**GIVEN PASSAGE:**
Sunday, January 08, 2023

some links for the weekend with a belated theme on a book published by Canon Press

Because I live in the Pacific Northwest and because this book has sparked discussion and coverage I’m belatedly getting around to Stephen Wolfe’s book published by Canon Press.

 

I’m not a partisan of Christian Nationalism for reasons I don’t see much obligation to get into.  I suppose if you’re a regular reader of Wenatchee The Hatchet the opening post of 2023 quoting from John Neville Figgis’ Churches in the Modern State might go a long way to telegraphing an explanation.  I've name-checked Jacques Ellul, Edmund Burke, Roger Williams and some others enough times that my lack of sympathy for the Moscow, Idaho variations of Christian nationalism "probably" don't need to be restated for longtime readers. My comment about being a Mark Hatfield Republican at this blog has probably become a stale axiom but it does describe where I've landed over the course of my life and, at any rate, people in the Pacific Northwest will at least understand what the shorthand entails.

**LISTING:**
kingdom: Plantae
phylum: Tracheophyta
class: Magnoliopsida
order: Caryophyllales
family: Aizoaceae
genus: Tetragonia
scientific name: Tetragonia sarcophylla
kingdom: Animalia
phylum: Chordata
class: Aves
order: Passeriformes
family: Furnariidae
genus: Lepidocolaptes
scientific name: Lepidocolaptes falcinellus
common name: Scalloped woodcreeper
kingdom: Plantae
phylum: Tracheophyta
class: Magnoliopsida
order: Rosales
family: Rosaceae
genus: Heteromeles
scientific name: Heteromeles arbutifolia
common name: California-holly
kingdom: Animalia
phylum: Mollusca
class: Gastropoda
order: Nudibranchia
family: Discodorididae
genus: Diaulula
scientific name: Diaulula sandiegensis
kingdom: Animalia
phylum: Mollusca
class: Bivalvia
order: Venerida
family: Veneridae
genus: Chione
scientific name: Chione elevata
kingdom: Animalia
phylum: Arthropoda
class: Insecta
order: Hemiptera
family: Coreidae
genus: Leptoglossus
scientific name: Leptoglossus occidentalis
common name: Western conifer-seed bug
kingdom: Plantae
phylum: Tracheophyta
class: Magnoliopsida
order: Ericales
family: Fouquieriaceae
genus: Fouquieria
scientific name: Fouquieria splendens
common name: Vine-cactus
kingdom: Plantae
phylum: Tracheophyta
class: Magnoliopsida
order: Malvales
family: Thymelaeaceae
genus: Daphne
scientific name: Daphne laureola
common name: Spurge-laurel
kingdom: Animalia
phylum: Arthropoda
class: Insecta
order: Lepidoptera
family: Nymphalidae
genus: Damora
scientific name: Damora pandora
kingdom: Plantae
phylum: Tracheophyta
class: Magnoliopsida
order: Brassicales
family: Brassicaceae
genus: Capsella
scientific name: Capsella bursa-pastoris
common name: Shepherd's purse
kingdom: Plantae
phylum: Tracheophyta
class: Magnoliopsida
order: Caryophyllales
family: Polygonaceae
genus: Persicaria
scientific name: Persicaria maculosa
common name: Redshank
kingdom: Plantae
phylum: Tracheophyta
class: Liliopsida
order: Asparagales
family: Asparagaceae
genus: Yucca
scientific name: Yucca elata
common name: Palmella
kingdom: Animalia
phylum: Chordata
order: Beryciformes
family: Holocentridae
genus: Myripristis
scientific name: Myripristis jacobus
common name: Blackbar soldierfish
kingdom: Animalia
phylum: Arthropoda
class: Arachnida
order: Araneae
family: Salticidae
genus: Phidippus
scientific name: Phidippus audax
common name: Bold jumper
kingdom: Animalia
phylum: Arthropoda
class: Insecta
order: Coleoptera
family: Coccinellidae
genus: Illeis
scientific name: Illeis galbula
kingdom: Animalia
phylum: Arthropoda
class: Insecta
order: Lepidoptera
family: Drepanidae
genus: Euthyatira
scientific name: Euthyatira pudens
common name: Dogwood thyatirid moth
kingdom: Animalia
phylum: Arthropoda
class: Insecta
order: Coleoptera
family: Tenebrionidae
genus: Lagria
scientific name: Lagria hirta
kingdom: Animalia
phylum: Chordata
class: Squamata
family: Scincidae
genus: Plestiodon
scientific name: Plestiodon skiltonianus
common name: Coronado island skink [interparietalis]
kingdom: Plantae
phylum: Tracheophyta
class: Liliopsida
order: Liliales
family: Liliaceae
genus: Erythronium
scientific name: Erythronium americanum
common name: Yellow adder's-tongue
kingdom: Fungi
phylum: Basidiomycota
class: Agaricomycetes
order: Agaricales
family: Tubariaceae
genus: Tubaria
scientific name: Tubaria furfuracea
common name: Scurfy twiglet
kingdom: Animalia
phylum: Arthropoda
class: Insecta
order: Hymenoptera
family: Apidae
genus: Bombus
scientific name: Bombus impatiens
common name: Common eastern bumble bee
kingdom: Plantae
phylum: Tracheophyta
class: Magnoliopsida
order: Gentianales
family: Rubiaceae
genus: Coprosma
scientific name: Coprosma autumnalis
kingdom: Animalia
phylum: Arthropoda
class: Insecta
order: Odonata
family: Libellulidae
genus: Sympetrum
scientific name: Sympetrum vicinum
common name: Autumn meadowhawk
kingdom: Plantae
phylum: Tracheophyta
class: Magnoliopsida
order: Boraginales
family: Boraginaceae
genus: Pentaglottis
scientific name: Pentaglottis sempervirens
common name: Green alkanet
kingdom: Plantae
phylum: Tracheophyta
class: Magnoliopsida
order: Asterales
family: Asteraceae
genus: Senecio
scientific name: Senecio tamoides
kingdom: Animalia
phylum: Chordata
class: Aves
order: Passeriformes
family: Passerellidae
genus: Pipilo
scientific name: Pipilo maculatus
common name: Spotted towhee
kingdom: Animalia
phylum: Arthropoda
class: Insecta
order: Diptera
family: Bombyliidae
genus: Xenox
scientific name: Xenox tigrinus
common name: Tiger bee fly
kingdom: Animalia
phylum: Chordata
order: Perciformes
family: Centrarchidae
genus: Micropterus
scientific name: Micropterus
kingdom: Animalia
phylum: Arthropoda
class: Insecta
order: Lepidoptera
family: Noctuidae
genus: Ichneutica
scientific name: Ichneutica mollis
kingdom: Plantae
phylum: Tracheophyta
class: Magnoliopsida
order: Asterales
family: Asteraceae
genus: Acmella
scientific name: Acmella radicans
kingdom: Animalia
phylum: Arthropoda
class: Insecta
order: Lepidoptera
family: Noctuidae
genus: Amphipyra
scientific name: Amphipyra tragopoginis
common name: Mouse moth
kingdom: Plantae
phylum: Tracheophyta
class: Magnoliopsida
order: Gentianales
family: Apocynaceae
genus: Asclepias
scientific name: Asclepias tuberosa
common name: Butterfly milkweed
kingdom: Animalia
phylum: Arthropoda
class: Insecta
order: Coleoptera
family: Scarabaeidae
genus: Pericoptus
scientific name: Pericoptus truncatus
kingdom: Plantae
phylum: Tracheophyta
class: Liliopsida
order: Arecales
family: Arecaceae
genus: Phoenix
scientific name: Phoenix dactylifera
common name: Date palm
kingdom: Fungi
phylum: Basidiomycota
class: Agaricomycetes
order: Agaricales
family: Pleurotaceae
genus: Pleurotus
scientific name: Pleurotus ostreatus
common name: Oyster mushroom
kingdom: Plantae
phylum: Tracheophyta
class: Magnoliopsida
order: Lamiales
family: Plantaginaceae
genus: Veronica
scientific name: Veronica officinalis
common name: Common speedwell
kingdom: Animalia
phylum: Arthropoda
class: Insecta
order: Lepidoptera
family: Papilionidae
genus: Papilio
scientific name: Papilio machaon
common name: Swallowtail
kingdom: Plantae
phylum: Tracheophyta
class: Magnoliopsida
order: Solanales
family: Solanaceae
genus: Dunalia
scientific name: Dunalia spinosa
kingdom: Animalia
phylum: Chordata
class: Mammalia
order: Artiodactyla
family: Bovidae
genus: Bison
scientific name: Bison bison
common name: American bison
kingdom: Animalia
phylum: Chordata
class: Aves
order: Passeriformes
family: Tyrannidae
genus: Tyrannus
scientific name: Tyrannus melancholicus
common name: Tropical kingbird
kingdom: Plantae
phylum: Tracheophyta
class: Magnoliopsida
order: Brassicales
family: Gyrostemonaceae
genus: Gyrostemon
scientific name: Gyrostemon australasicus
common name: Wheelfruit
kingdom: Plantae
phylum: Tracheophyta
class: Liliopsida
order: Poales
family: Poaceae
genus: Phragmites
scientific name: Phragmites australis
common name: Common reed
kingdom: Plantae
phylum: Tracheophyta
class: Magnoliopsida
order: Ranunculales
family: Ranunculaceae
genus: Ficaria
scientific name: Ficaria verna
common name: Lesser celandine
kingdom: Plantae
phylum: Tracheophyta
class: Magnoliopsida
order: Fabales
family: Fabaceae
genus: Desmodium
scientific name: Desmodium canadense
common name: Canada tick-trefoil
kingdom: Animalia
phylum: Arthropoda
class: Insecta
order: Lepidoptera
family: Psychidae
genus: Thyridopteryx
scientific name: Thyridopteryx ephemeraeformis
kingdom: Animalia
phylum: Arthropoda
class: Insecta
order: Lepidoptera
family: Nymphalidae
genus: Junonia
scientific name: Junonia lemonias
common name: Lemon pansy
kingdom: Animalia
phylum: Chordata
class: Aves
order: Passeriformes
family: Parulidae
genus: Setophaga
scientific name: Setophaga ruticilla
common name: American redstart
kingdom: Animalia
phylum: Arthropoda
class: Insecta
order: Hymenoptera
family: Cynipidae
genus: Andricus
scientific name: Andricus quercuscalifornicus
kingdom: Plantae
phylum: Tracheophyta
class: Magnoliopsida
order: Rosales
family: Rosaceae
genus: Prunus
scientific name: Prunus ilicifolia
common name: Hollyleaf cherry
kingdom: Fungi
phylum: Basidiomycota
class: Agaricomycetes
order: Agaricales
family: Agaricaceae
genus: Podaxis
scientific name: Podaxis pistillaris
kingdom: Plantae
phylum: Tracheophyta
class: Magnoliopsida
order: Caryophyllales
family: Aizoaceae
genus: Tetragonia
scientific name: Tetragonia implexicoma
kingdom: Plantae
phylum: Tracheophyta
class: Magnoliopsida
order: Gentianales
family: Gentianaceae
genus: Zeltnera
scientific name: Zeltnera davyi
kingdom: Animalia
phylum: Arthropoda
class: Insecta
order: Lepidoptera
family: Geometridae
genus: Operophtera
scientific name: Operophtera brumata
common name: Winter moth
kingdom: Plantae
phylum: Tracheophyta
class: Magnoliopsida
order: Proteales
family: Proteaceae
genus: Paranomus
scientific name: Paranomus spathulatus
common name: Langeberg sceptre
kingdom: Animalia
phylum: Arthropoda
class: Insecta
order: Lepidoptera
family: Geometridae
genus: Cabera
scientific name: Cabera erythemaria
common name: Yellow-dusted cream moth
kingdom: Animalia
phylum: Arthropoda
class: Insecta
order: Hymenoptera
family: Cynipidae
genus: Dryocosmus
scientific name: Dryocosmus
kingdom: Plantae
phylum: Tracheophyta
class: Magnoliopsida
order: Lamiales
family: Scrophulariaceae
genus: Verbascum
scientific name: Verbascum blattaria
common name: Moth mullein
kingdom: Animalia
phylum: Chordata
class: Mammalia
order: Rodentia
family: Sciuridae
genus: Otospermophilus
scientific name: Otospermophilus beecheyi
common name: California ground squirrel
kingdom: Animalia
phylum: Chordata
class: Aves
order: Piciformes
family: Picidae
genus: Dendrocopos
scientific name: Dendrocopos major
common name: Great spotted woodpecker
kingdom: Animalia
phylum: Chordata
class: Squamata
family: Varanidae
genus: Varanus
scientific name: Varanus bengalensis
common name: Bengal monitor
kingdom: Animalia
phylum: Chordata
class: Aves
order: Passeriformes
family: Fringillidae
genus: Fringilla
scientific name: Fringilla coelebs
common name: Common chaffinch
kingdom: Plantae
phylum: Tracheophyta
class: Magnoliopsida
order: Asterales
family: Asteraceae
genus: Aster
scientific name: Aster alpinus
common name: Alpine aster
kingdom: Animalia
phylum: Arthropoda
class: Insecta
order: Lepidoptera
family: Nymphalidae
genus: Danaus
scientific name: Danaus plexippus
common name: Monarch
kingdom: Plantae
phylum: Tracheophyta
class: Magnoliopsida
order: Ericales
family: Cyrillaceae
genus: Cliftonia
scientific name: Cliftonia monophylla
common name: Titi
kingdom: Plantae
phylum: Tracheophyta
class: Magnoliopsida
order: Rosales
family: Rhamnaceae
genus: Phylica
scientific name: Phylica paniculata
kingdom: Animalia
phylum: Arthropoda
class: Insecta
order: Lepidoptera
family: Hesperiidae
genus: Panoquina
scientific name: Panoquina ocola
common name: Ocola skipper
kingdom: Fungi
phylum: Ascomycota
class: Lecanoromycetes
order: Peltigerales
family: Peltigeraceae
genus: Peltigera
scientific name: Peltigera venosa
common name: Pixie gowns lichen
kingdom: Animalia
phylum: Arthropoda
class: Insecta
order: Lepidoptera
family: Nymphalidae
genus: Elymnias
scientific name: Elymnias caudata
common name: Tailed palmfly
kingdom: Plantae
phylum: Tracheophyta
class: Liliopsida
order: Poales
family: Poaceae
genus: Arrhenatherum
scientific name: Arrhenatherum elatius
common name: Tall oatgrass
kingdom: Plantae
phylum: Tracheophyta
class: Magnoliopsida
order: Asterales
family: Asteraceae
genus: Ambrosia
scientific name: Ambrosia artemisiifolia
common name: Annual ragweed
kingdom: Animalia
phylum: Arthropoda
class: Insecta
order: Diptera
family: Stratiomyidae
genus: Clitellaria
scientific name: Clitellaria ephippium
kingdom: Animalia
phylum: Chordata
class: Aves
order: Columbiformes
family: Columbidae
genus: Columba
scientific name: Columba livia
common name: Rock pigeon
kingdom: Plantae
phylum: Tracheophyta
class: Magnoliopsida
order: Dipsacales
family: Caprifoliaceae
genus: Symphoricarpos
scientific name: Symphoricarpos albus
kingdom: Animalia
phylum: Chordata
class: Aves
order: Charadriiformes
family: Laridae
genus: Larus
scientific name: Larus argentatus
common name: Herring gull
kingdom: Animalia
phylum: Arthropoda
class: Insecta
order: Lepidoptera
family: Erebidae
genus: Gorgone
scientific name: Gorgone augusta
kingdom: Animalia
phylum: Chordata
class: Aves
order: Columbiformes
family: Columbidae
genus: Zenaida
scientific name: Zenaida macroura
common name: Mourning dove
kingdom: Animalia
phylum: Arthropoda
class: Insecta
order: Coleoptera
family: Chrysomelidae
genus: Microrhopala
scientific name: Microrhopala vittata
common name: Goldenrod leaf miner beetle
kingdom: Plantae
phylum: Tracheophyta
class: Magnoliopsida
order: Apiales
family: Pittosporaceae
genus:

**WORK INSTRUCTIONS:**
Answer these questions about the blog post on Stephen Wolfe's book:
1. Which publisher released Stephen Wolfe's book?
2. Which work by John Neville Figgis was quoted in the opening post of 2023?
3. What kind of Republican does the writer claim to be at this blog?
The material that comes after the blog post is separate from it.

**OUTPUT OF THE TASK:**
1. Canon Press
2. Churches in the Modern State
3. A Mark Hatfield Republican